A flicker of resentment turned my voice cold. “You could stop one of them right now.”

He pulled away, turning to watch me. “I can't set you free. It's not that easy.”

“Why, because you enjoy breaking me apart?” I clawed the air between us. “Just listen to yourself! Anna is a huge regret to this day, you saved me because you were afraid I'd turn out like her. So how the hell can you drag me here and do this all again?”

“You don't understand,” he said, biting each vowel. His teeth remained bared, eyes wild. Lost. “I can't handle it!”

“Handle what?”

“The thought of anyone else I love dying.”

We both froze. He'd been breathing heavily, but now he stopped breathing at all. His pupils were hard to see in the wide expanse of his eyes. “You love me?” I asked.

His hands closed on mine, yanking me against his chest. He clung to me like he expected me to fade away. “Of course I do. Ever since the night you cried while asking me to be your first kiss. I felt a warmth grow in me that I'd never experienced before. It's been there ever since.”

He loves me.

Conway bruised my lips with his, digging his fingers into my hair. He was a man intent on leaving marks across my whole being. It would have been easy to get lost in this moment. But my life was never meant to be easy.

Pressing my elbows upwards, I broke his hold, backing away. “No. Just—no.” Hot tears squeezed from the corners of my eyes. My righteous anger wasn't enough to will them away. “If you loved me—if you loved me the way I love you, you'd help me.”

The shock in his face had my heart crumbling into dust. “I can't.”

“What does your father have over you that's controlling you like this?” When he gaped at me, full of wretched pain, I knew I was right. “Tell me.

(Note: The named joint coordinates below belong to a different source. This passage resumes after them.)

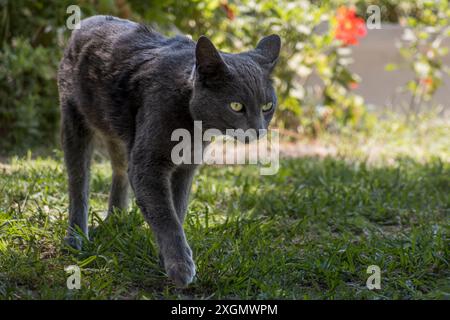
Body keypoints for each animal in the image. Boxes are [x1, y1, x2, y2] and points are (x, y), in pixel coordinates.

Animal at [58, 15, 280, 286]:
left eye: (267, 106)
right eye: (236, 106)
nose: (259, 130)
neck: (194, 127)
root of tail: (90, 19)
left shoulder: (186, 167)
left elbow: (178, 208)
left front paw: (166, 259)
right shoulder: (148, 164)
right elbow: (165, 215)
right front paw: (180, 266)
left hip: (120, 130)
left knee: (120, 168)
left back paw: (117, 219)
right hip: (75, 118)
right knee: (79, 181)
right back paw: (75, 237)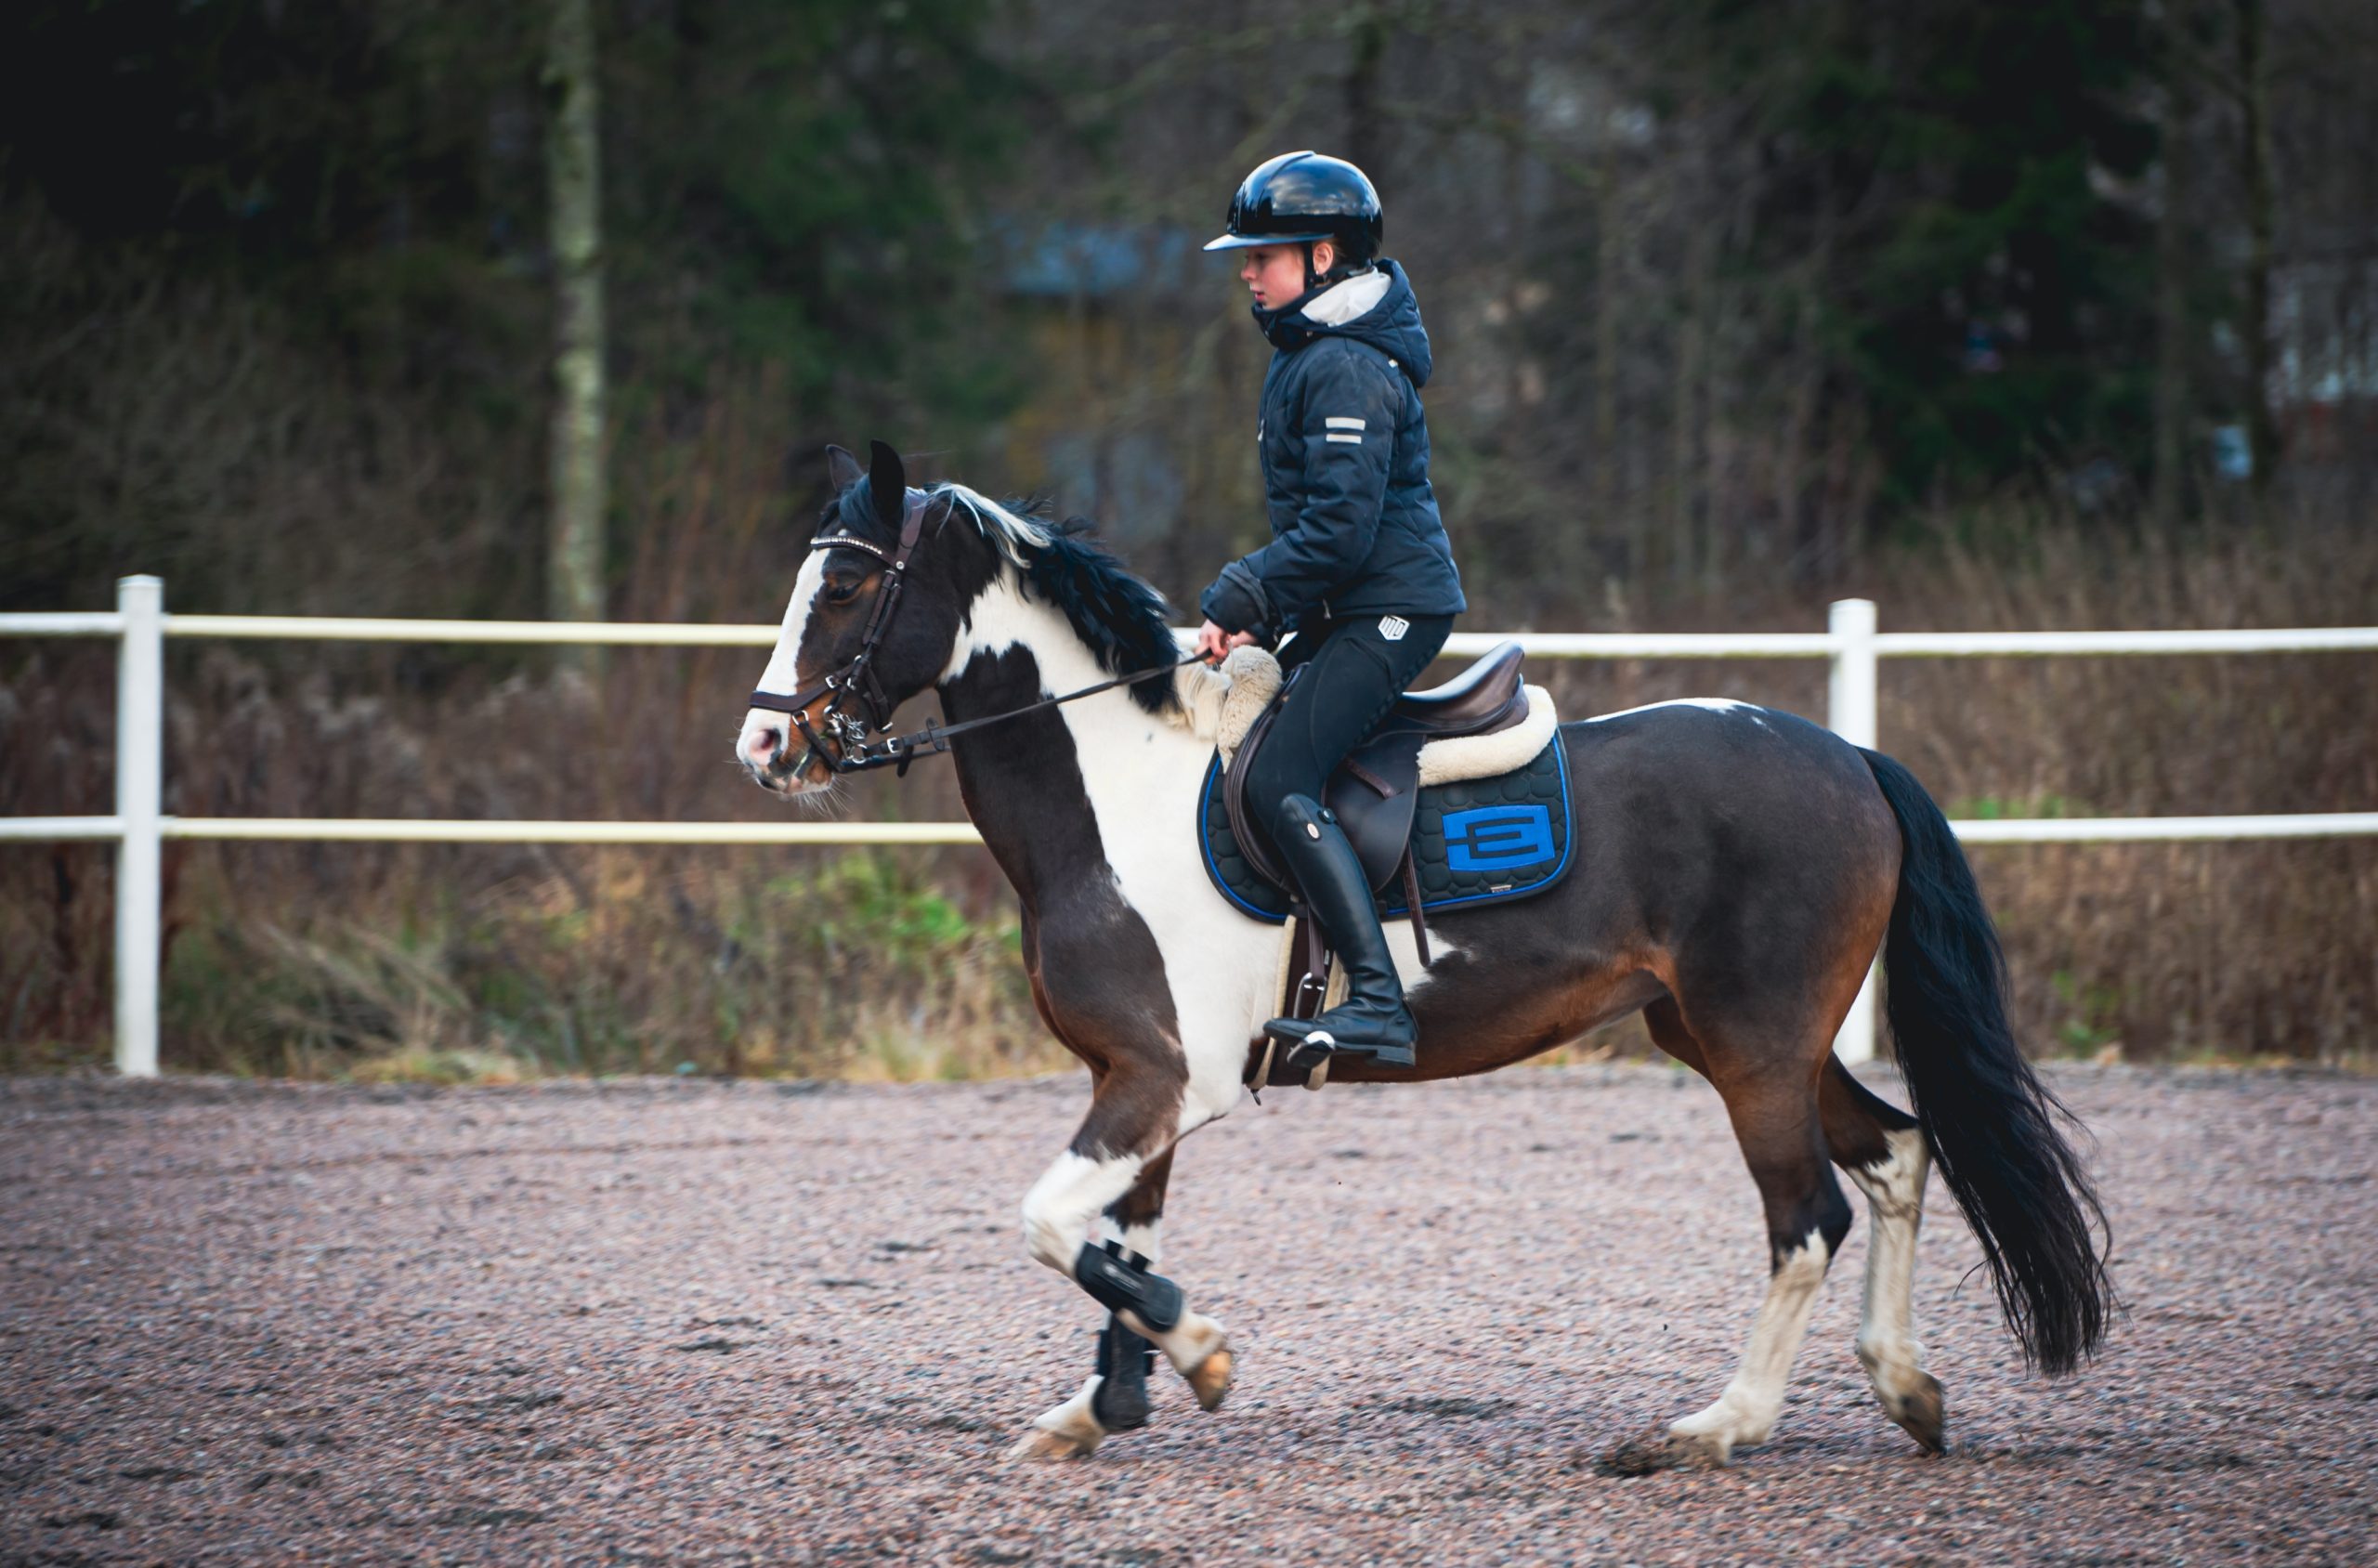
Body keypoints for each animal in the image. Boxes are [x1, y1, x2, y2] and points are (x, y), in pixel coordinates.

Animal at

Please, just help me understand why.”

“It would be so much easier for us both if you would just hate me,” he said softly.

“Your mistake was thinking I was ever capable of hating you.”

Every part of his face that could move did—the bridge of his nose crinkled, the rows in his forehead deepened, the fine lines at the edges of his eyes bloomed. He was a black hole upon himself, absorbing my feelings and unable to deny them any longer.

On stiff legs he came back to me. From his pocket he pulled out a phone; I'd never seen it until now. “Before I show you this,” he said, typing in a pass code, “I need you to know that I hoped to keep it a secret forever. I really, truly wanted you to loath me. I never deserved your pity—I never wanted it.” He paused, then he handed me the device. “Don't let this shift your opinion of me into a positive light. Men like me don't deserve that. I made every choice that got us here, and I'll answer for all of them in the afterlife.”

Shaking under his watchful eyes, I held the phone gingerly.

I didn't know what I expected to see when I looked at the screen.